De même, la saisie des banques ne peut en aucun cas suffire. Dans des cas extrêmes, des gouvernements gestionnaires comme celui de Mitterrand ont nationalisé le secteur bancaire, ce qui n’a conduit qu’à les réorganiser pour le plus grand bénéfice de la bourgeoisie française.

S’organiser

Mercier a eu bien évidemment raison de rappeler qu’il était impératif de progresser dans l’organisation de la classe ouvrière, dans une organisation la plus démocratique possible (sic)[4]. Seulement, on peut douter qu’il ait convaincu largement au-delà des rangs de Lutte ouvrière.
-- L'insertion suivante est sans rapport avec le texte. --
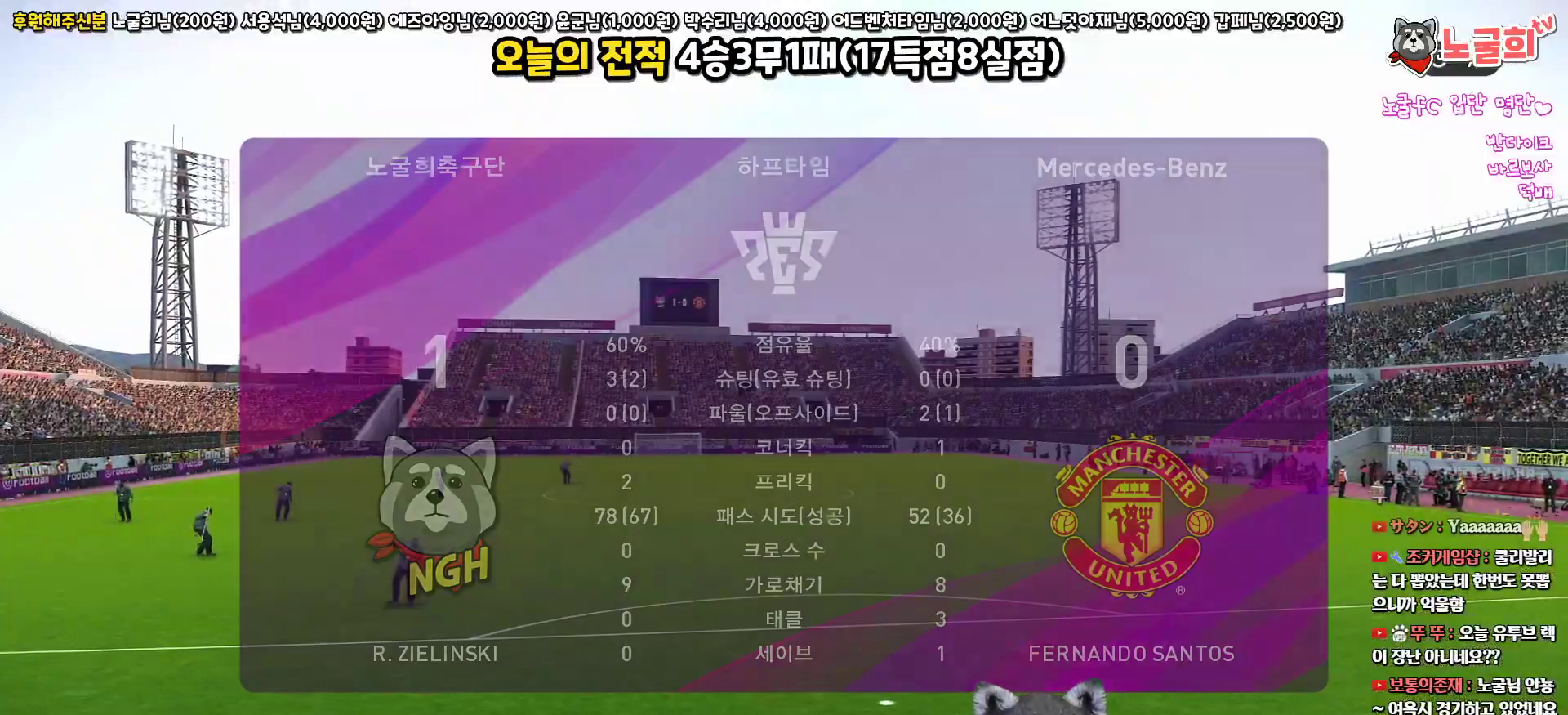
{"buttons": [], "left_stick": "center", "right_stick": "center", "events": []}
Pourtant, face à l’appareil d’État et aux bureaucraties syndicales, il est plus nécessaire que jamais de construire un parti révolutionnaire, pluraliste, démocratique, et centralisé, et pas des sectes sclérosées et repoussoirs. Un parti porteur d’un projet de société, d’une stratégie, et qui mettrait toutes ses forces pour permettre l’auto-organisation des travailleur-se-s. Car l’auto-organisation est un combat, et les travailleur-se-s ont besoin d’un parti solide pour affronter tous les ennemis et les faux-amis qui ont pour point commun de les traiter comme des sujets des institutions du capital.

Source : http://tendanceclaire.org/article.php?id=958

1 https://vimeo.com/164813729

2 LO, de son vrai nom « Union communiste (trotskiste) »

3 Cf. Analyse de la crise par Lutte ouvrière : 100% keynésienne, 0% marxiste !

4 A cet égard, le fait que Mercier accepte la présentation de Mermet comme « n°2 de LO » est problématique... Rappelons aussi que la direction de LO se fait presque toujours plébisciter à 100 % des votes.

Messages

  • " si les ouvrier/ères de PSA saisissent et autogèrent leurs usines, cela fait tomber la famille Peugeot et cela transforme les rapports dans l’entreprise." L’autogestion dans le système capitalisme n’est pas le but, puisqu’elle devrait appliquer les règles du capitalisme pour perdurer : compétitivité, dégraissage, etc. Les ouvriers licenciés de Fagor-Brandt l’ont expérimenté. Faire croire que LO tient ce discours est de la mauvaise foi.